The Thesis Eleven Centre presents Professor Craig Calhoun and Professor Peter Beilharz in conversation. Craig discusses his relationship with Thesis Eleven and the interlocutors who have been formative to his social theory (including Jürgen Habermas, Pierre Bourdieu and Charles Taylor).
Craig Calhoun is President of the Los Angeles-based Berggruen Institute, which works globally to advance cross-cultural understanding, improve governance, and deepen knowledge of great transformations shaping the human future. Calhoun was previously Director of the London School of Economics and Political Science,where he remains Centennial Professor and before that President of the New York-based Social Science Research Council (SSRC), and University Professor of Social Sciences and Director of the Institute for Public Knowledge at NYU. His books have been translated into 18 languages and include Does Capitalism Have a Future? (2013), The Roots of Radicalism (2012), and Nations Matter (2007), which predicted rising nationalist and populist challenges to cosmopolitanism grounded in a highly unequal global economy.

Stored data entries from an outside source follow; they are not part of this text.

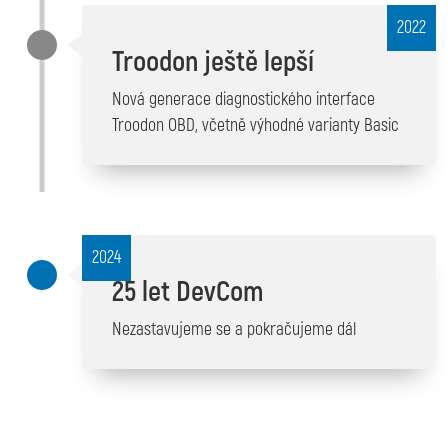
2022
Troodon ještě lepší
Nová generace diagnostického interface
Troodon OBD, včetně výhodné varianty Basic
2024
25 let DevCom
Nezastavujeme se a pokračujeme dál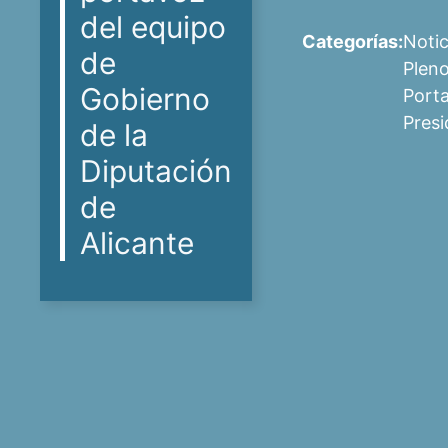
del equipo
Categorías:
Notic
de
Plen
Gobierno
Port
Presi
de la
Diputación
de
Alicante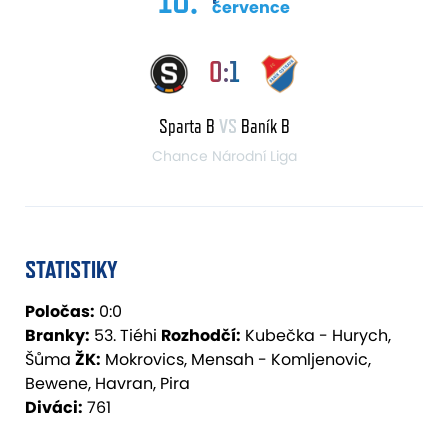
července
0:1
Sparta B
VS
Baník B
Chance Národní Liga
STATISTIKY
Poločas:
0:0
Branky:
53. Tiéhi
Rozhodčí:
Kubečka - Hurych,
Šůma
ŽK:
Mokrovics, Mensah - Komljenovic,
Bewene, Havran, Pira
Diváci:
761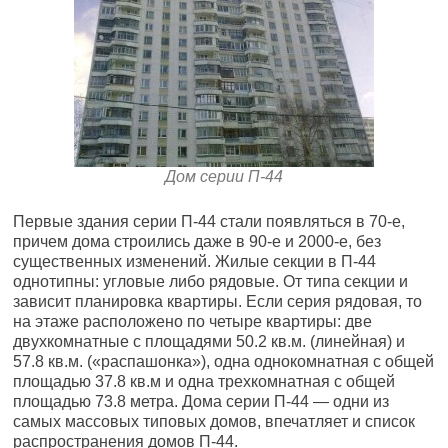
Дом серии П-44
Первые здания серии П-44 стали появляться в 70-е,
причем дома строились даже в 90-е и 2000-е, без
существенных изменений. Жилые секции в П-44
однотипны: угловые либо рядовые. От типа секции и
зависит планировка квартиры. Если серия рядовая, то
на этаже расположено по четыре квартиры: две
двухкомнатные с площадями 50.2 кв.м. (линейная) и
57.8 кв.м. («распашонка»), одна однокомнатная с общей
площадью 37.8 кв.м и одна трехкомнатная с общей
площадью 73.8 метра. Дома серии П-44 — одни из
самых массовых типовых домов, впечатляет и список
распространения домов П-44.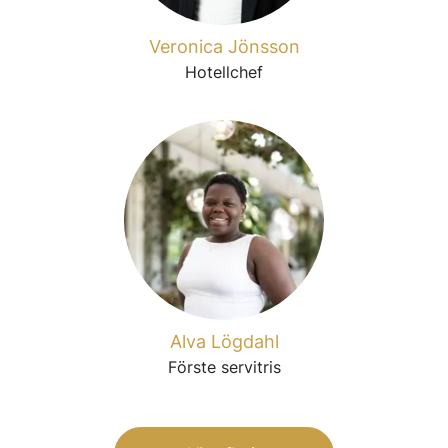
Veronica Jönsson
Hotellchef
Alva Lögdahl
Förste servitris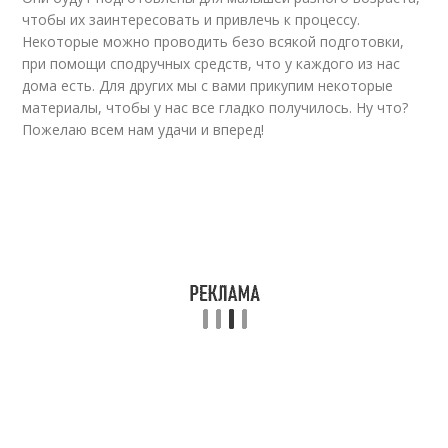
чтобы их заинтересовать и привлечь к процессу.
Некоторые можно проводить безо всякой подготовки,
при помощи сподручных средств, что у каждого из нас
дома есть. Для других мы с вами прикупим некоторые
материалы, чтобы у нас все гладко получилось. Ну что?
Пожелаю всем нам удачи и вперед!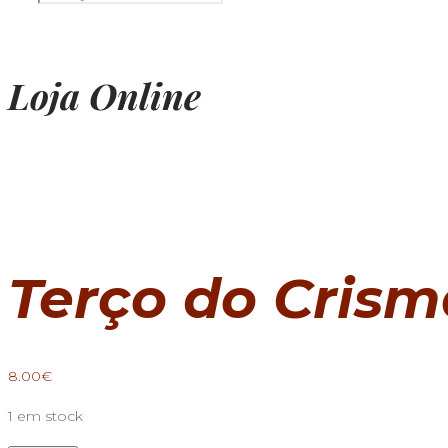
Loja Online
Terço do Crism
8.00
€
1 em stock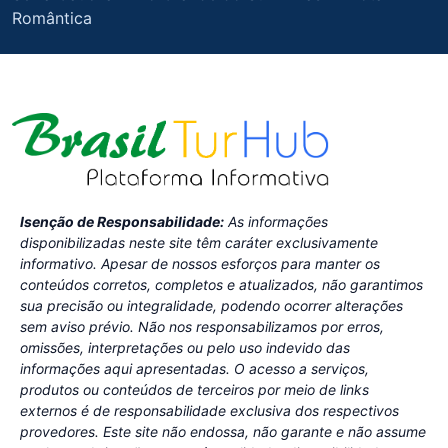
Romântica
Isenção de Responsabilidade:
As informações
disponibilizadas neste site têm caráter exclusivamente
informativo. Apesar de nossos esforços para manter os
conteúdos corretos, completos e atualizados, não garantimos
sua precisão ou integralidade, podendo ocorrer alterações
sem aviso prévio. Não nos responsabilizamos por erros,
omissões, interpretações ou pelo uso indevido das
informações aqui apresentadas. O acesso a serviços,
produtos ou conteúdos de terceiros por meio de links
externos é de responsabilidade exclusiva dos respectivos
provedores. Este site não endossa, não garante e não assume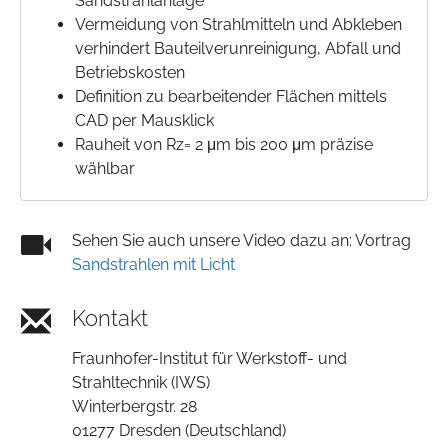
Sandstrahlanlage
Vermeidung von Strahlmitteln und Abkleben
verhindert Bauteilverunreinigung, Abfall und
Betriebskosten
Definition zu bearbeitender Flächen mittels
CAD per Mausklick
Rauheit von Rz= 2 μm bis 200 μm präzise
wählbar
Sehen Sie auch unsere Video dazu an: Vortrag
Sandstrahlen mit Licht
Kontakt
Fraunhofer-Institut für Werkstoff- und
Strahltechnik (IWS)
Winterbergstr. 28
01277 Dresden (Deutschland)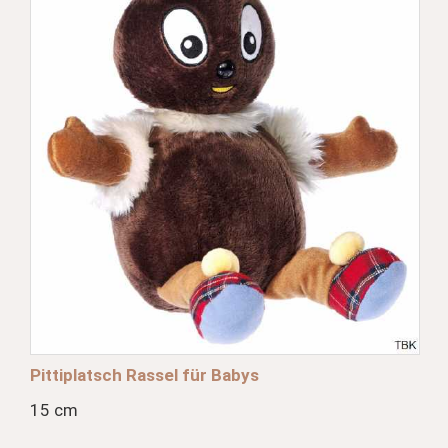
Pittiplatsch Rassel für Babys
15 cm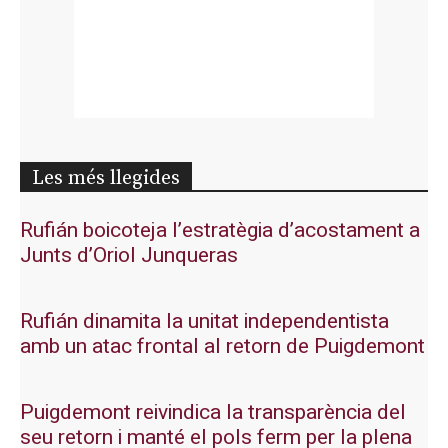
Les més llegides
Rufián boicoteja l’estratègia d’acostament a
Junts d’Oriol Junqueras
Rufián dinamita la unitat independentista
amb un atac frontal al retorn de Puigdemont
Puigdemont reivindica la transparència del
seu retorn i manté el pols ferm per la plena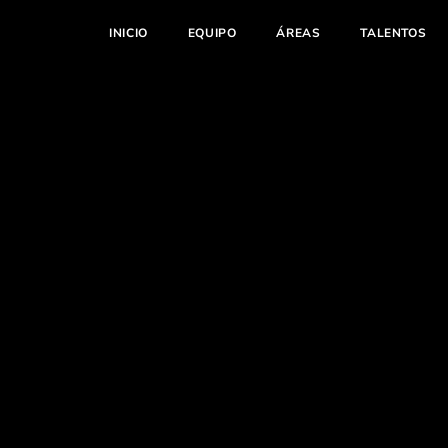
INICIO
EQUIPO
ÁREAS
TALENTOS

Peter Beilharz is Emeritus Professor of Sociology at La Trobe University, Professor of Culture and Society of Curtin University and Visiting Professor at Bauman Institute, University of Leeds. Most of his research is also in these areas including work on socialism and modernity, the idea of antipodean modernity, and ongoing work on Zygmunt Bauman. Peter is a founding editor of the journal Thesis Eleven: critical theory and historical sociology (1980 – ) and was the inaugural Director of Thesis Eleven Centre for Cultural Sociology at La Trobe (2003-2014).
Professor Calhoun’s visit to La Trobe is part of the 50th anniversary celebrations and is jointly sponsored by the Office of the Vice Chancellor, The College for the Arts, Social Sciences and Commerce, and the Thesis Eleven Centre.